Three, sleep is good for your health. I’m sure you all already know that, have heard it multiple times throughout your lives, but I’m listing it again because it’s true. Your body and brain need to recharge on a regular basis, and sleep is the way to do that; avoiding sleep is the way to get sick. The other week, I pulled two all-nighters in a row — which I would highly not recommend — to finish a hefty assignment, and I was feeling ill, off balance and not fully there for the next five or so days. Sleep is important folks.

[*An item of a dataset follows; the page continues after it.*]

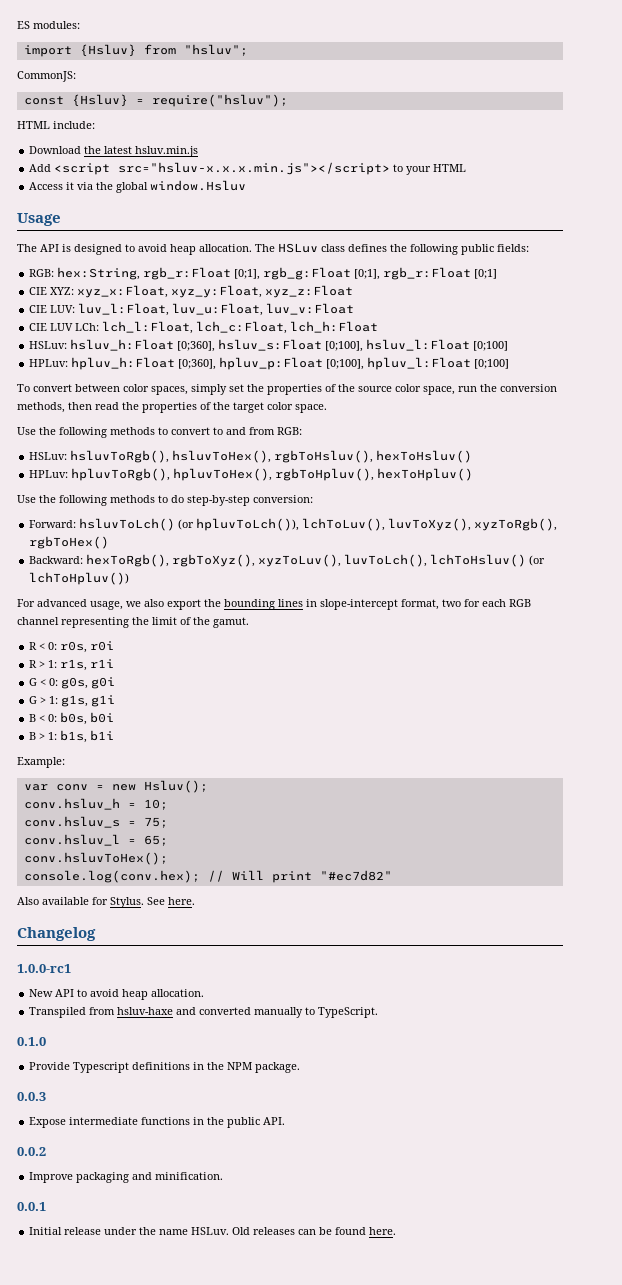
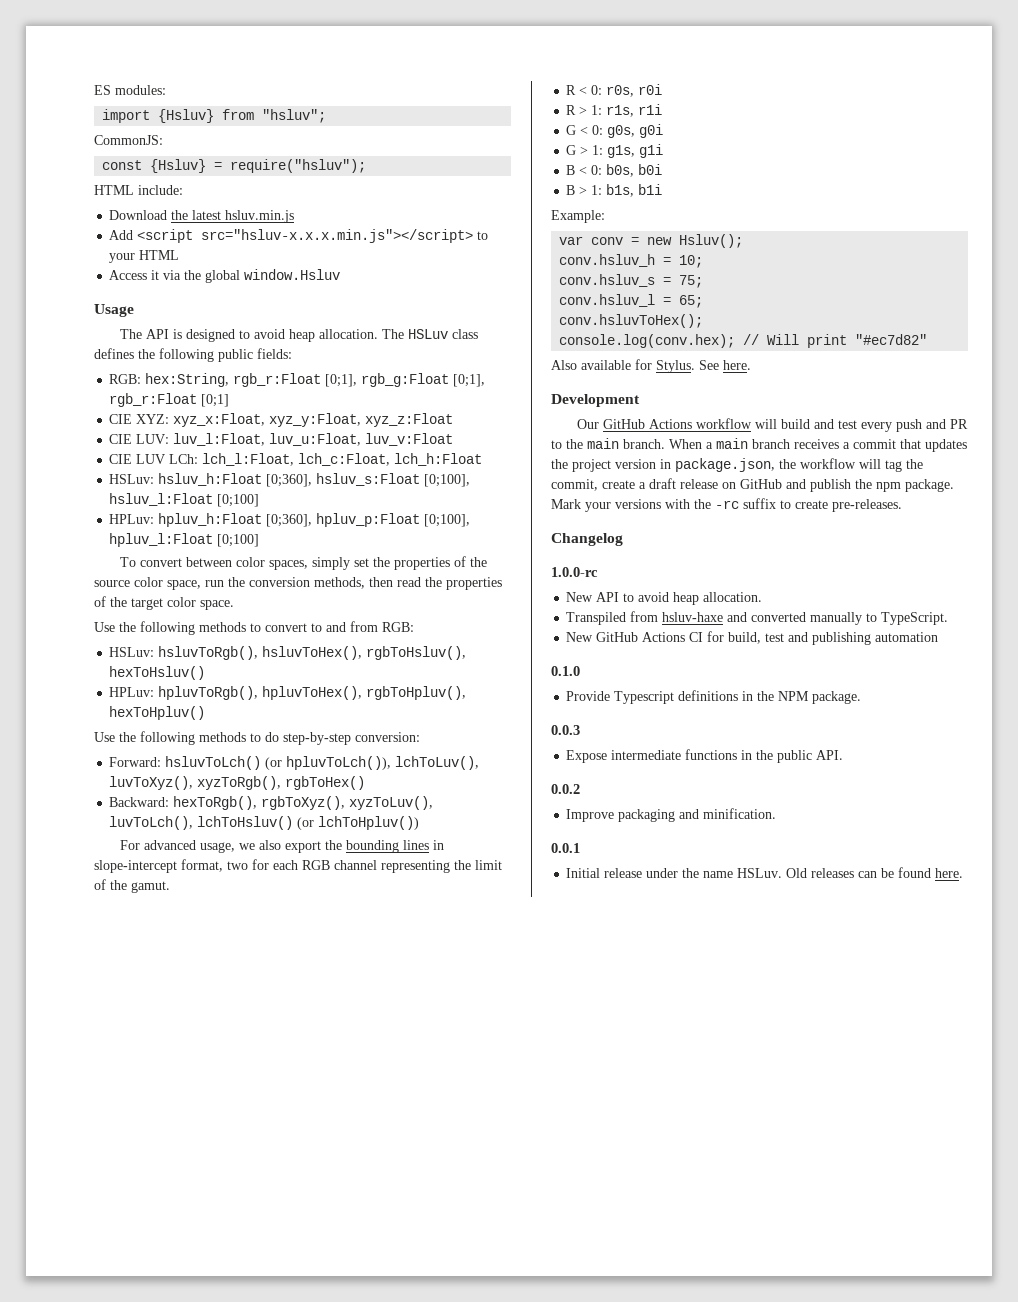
(195, 901) none -> [551,394,640,407] [576,418,968,432] [551,438,967,452] [551,458,923,472] [551,478,954,492] [551,498,902,512] // Development // Our GitHub Actions workflow will build and test every push and PR to the main branch. When a main branch receives a commit that updates the project version in package.json, the workflow will tag the commit, create a draft release on GitHub and publish the npm package. Mark your versions with the -rc suffix to create pre-releases.
[17,964,71,973] 1.0.0-rc1 -> [551,567,598,577] 1.0.0-rc
(379, 1012) none -> [566,631,939,645] // New GitHub Actions CI for build, test and publishing automation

But sleep can do more than just simply recharge your batteries and keep your immune system operating. I stumbled across an old article by Elijah Wolfson in The Atlantic the other day called “Why Some People Respond to Stress by Falling Asleep.” I mean, come on, that was pretty much made for me. Most of it focuses on the psychology of “learned helplessness” that changes some people’s fight or flight response to sleep because they have been conditioned through past experiences to believe that there’s really nothing they can do about what’s happening.

It also discusses, though, how sleep helps sort through your daily “data” to find the experiences that are important to commit to memory and discarding the others. This allows your brain to then process the events of the day, which can lead to learning from them. When you’re awake and stressed out, your brain is frayed with all that it is being bombarded with; but once you’re asleep, it’s capable of finally examining the pile of stresses. It’s part of our natural stress response, and what this does is both destresses the body physically and helps refresh your brain to tackle your problems once you wake back up.

So yes, I sleep as procrastination when I’m stressed out on my work, but in doing so, my brain gets recharged and maybe comes up with a few solutions for me to put towards my assignments — and that’s almost like I’m not actually procrastinating at all.